[A block of data]
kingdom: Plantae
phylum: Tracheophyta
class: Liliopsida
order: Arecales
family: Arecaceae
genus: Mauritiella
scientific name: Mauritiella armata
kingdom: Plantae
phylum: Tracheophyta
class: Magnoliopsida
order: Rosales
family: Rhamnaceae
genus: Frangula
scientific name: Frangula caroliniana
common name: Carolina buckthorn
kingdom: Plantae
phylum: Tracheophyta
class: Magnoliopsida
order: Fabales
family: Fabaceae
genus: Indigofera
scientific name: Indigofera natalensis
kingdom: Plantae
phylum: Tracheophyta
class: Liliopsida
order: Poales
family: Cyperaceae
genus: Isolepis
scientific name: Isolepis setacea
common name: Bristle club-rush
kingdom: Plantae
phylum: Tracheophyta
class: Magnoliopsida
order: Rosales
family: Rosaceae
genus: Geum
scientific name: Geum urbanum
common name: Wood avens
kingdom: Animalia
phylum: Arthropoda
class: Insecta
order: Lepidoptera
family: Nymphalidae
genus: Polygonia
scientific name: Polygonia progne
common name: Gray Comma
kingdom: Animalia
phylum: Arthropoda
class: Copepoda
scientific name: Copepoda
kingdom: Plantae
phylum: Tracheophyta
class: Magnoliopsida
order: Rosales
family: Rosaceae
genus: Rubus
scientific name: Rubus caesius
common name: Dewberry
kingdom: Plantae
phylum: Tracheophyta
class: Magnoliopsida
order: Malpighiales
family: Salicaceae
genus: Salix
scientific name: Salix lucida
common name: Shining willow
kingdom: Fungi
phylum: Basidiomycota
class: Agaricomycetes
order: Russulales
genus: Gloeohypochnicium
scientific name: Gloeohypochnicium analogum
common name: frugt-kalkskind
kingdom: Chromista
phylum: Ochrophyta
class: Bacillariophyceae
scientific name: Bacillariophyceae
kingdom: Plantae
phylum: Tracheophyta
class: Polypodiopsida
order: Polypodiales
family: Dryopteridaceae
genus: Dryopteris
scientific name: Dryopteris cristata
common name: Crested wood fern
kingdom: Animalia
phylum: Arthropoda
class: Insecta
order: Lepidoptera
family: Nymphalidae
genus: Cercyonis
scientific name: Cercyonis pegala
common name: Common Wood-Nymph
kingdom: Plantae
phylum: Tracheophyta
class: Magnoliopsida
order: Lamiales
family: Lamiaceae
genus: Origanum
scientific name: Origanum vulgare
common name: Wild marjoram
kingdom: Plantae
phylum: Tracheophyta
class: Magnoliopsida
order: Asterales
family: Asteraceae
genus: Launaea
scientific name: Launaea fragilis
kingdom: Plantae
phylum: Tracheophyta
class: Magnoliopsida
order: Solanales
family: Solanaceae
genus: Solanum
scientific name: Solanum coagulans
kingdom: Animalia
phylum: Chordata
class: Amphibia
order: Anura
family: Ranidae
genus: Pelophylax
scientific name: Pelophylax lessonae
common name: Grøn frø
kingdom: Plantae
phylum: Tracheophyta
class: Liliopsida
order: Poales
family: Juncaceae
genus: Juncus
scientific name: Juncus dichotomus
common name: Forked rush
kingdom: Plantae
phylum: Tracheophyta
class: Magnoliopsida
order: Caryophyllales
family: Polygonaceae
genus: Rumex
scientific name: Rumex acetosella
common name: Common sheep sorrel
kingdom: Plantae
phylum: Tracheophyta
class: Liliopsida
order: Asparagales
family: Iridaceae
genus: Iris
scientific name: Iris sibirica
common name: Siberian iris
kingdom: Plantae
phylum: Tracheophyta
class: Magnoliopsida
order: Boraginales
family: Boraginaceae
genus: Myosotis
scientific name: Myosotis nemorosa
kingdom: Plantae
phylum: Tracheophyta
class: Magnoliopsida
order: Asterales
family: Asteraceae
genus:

:: Your instructions ::
Copy these lines from the listing above verbatim, beginning with the line that contains "family: Cyperaceae" and ending after the line that contains "common name: Gray Comma".

:: Solved exercise ::
family: Cyperaceae
genus: Isolepis
scientific name: Isolepis setacea
common name: Bristle club-rush
kingdom: Plantae
phylum: Tracheophyta
class: Magnoliopsida
order: Rosales
family: Rosaceae
genus: Geum
scientific name: Geum urbanum
common name: Wood avens
kingdom: Animalia
phylum: Arthropoda
class: Insecta
order: Lepidoptera
family: Nymphalidae
genus: Polygonia
scientific name: Polygonia progne
common name: Gray Comma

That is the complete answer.